Yeah for heritage. And. I feel as part of the social movement of our time, there’s a few other things to begin to clarify as context of heritage.
The country may be marked as 153 years old. But it’s peoples were there long before, reaching back 12,000 years. Yah, context.
Part of my evolution of learning about heritage includes coming to understand more of a core wound and trauma that exists in peoples of North America. For Canada, it is in particular the impact of colonization at it’s strongest — presuming the land empty of inhabitants, or worse, just taking it anyway with might and manipulation.
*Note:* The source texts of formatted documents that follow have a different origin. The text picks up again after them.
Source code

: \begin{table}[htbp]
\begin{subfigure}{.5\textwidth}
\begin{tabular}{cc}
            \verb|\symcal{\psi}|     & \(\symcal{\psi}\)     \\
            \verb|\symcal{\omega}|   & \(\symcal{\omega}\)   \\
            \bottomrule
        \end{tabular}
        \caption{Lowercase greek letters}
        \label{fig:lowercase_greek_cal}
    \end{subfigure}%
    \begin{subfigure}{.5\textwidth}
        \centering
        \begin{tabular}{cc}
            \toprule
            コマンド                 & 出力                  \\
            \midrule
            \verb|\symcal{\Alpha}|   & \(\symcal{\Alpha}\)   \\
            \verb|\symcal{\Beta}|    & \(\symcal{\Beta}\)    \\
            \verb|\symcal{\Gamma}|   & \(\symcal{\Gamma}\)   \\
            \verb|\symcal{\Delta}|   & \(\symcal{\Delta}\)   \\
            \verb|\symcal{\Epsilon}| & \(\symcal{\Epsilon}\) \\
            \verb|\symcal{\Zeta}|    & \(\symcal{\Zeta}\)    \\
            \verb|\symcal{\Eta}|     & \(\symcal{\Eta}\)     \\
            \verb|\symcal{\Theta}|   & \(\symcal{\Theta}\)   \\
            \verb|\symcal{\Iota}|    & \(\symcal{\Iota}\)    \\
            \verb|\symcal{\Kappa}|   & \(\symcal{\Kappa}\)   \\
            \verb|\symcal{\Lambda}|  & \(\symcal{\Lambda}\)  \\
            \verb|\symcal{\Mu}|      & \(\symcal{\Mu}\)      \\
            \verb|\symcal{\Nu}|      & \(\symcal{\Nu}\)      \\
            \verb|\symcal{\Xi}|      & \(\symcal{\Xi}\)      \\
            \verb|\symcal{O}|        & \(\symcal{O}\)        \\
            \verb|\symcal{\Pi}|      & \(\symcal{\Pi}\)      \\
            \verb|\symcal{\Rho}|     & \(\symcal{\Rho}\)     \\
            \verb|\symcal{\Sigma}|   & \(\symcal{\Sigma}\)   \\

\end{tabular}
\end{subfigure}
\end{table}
There is further grieving and further healing needed. There are big steps, that are incredibly complex. Further reparation that bring the reality of settlers and first nations peoples into more right relations together. There is witness needed. There is apology needed. There is grace needed. There is love and celebration needed too.
I didn’t know this stuff as a boy. I was content with Canada flags, red maple leafs everywhere, potato salad, hot dogs, games, and a game of pickup football. I was content with the joy of it all. The celebration. I still am joyful, but awareness has more to it now, I would suggest as it should.
Some of the “more to it” I’m coming to practice and appreciate with my Canadian friends is a small but important step — the naming of traditional lands and peoples of geography that I inhabit or inhabited, or, that my ancestors inhabited. It’s a small step. Yet important. I would suggest for the way that it dares to speak out loud what has been secreted, hidden, denied, and shamed.
For me, I was born in Treaty 6 Lands, most often now referenced as Edmonton, the capital city of Alberta. It was land of traditional peoples that included the Cree, Plain’s Cree, and Tsuut’ina.
I’m glad to celebrate heritage. With full joy. But part of maturing as a person, and as a people, I would suggest, is willful integration of many nuances, including those that have caused historical pain that has been brought forward to today.